ASSIGNED TASK:
Scan the lines below and report each one containing "thumb" by copying it.

[Human keypoint data]
++++++++

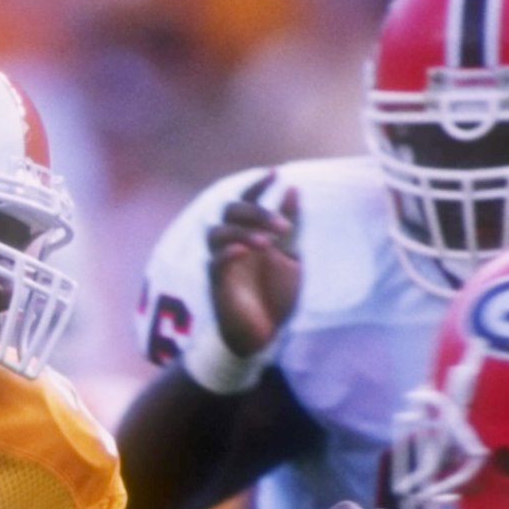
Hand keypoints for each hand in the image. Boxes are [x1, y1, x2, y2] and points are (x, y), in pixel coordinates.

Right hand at [206, 186, 299, 361]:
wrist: (264, 335)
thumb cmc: (275, 296)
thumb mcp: (292, 256)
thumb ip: (291, 225)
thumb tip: (292, 189)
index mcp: (251, 234)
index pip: (245, 200)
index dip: (256, 185)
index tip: (275, 173)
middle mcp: (233, 244)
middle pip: (230, 211)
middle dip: (256, 212)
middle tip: (283, 228)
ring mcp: (223, 263)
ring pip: (218, 232)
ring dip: (244, 231)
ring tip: (268, 243)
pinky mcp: (217, 284)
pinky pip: (215, 261)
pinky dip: (228, 252)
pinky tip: (245, 251)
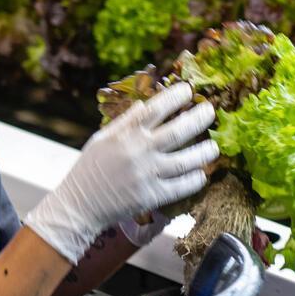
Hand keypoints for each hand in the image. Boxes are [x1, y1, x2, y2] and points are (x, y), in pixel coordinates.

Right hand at [24, 82, 216, 263]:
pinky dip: (194, 180)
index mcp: (126, 134)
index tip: (188, 90)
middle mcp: (139, 151)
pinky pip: (180, 187)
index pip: (156, 108)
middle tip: (211, 112)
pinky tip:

++++++++

RESULT OF THE EXERCISE:
thumb cmc: (275, 296)
thumb mcp: (292, 256)
thumb ip: (291, 225)
thumb tip: (292, 189)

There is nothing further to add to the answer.